One of the reasons I think this GUI-free mode of document layout is poised to make a comeback is because we are in the midst of a generational shift: markup-driven layout (esp. via HTML and Markdown) is increasingly part of the native toolset of those who start using computers. In the future, these folks will take jobs where they’re asked to use GUI tools like MS Word or Powerpoint. They will feel, correctly, that it’s the stupidest possible way of making certain categories of documents.


BTW another way of “funding” development is by spreading the labor among multiple collaborators. Though this is ostensibly a benefit of open-source development, I’ve always found the reality to be more constrained. In general, outside of exceptionally immense projects like Rust, most open-source projects — even big ones — rely primarily on the ongoing labor of one or two founding contributors.

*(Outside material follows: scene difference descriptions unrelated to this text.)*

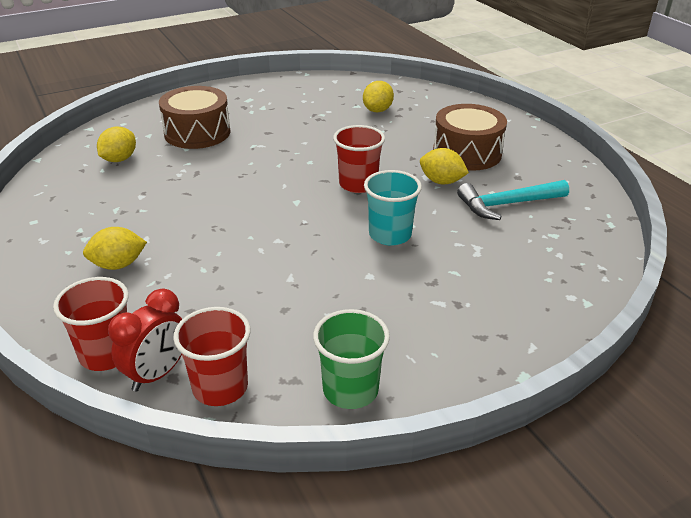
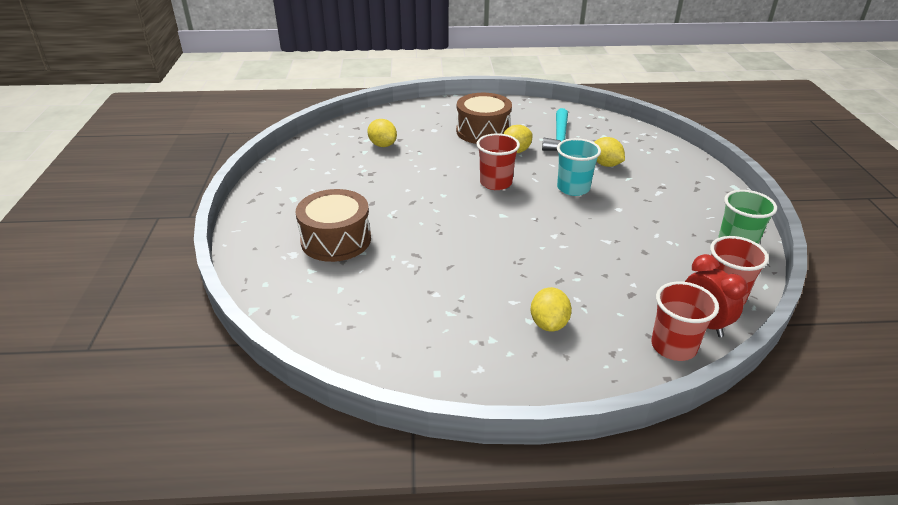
camera: 65 degrees left, 0 degrees up
yellow lemon [97,126,136,162] -> yellow lemon moved to [594,137,625,167]

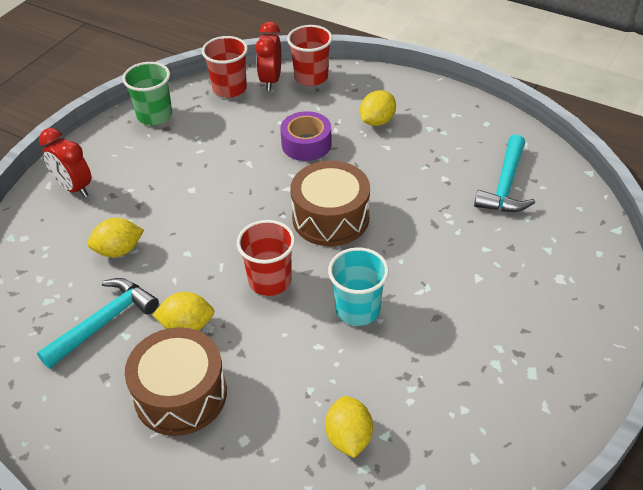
camera: 145 degrees left, 10 degrees up
brown drum [296,189,371,262] -> brown drum moved to [290,161,370,246]
turquoise cup [557,138,601,196] -> turquoise cup moved to [328,247,389,326]
yellow lemon [594,137,625,167] -> yellow lemon turned 75 degrees clockwise [87,218,144,257]
none -> red clock [39,128,92,197]
none -> purple tape [280,111,332,161]
none -> turquoise hammer [474,134,535,212]

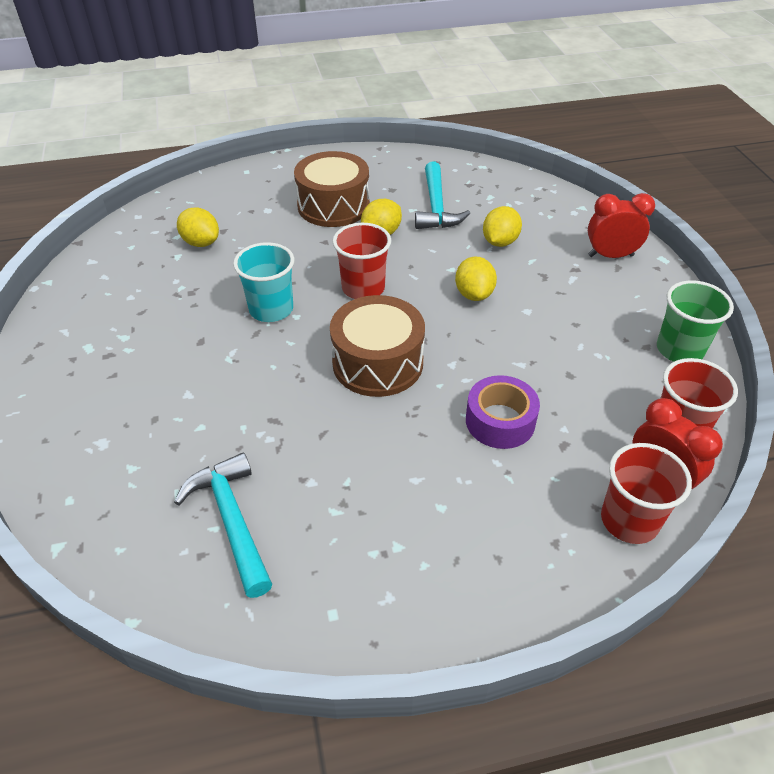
camera: 135 degrees right, 0 degrees up
yellow lemon [360,90,396,126] -> yellow lemon moved to [455,256,497,301]

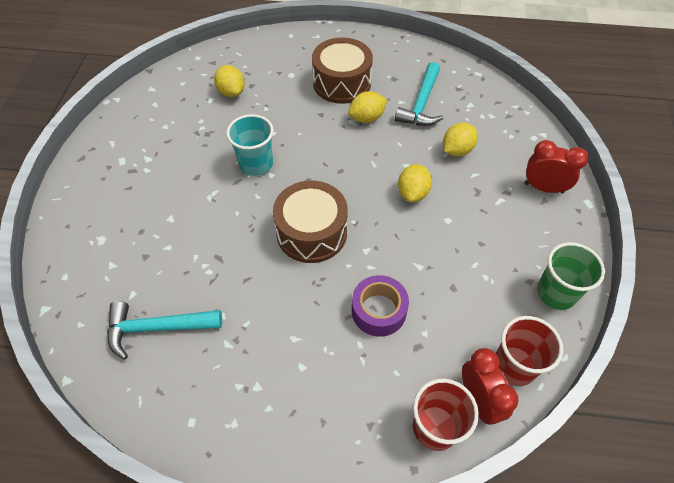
camera: 20 degrees right, 10 degrees up
turquoise hammer [174,453,272,598] -> turquoise hammer turned 90 degrees counterclockwise [107,301,222,360]
red cup [332,223,391,299] -> none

Indeed, I think many open-source maintainers find there is a very long part of the scaling curve where your project is popular enough to attract people who have labor-increasing requests (e.g., bugs to be fixed, features to be added) but not popular enough to attract labor-decreasing resources (e.g,. people who want to dig into the codebase and make contributions).

For instance, I often hear from LaTeX users who are desperate for someone to alleviate their agony by developing a LaTeX replacement. Is it possible? Sure. “Well MB, why don’t you just do that?” I could, but then I would literally spend the rest of my life doing free tech support.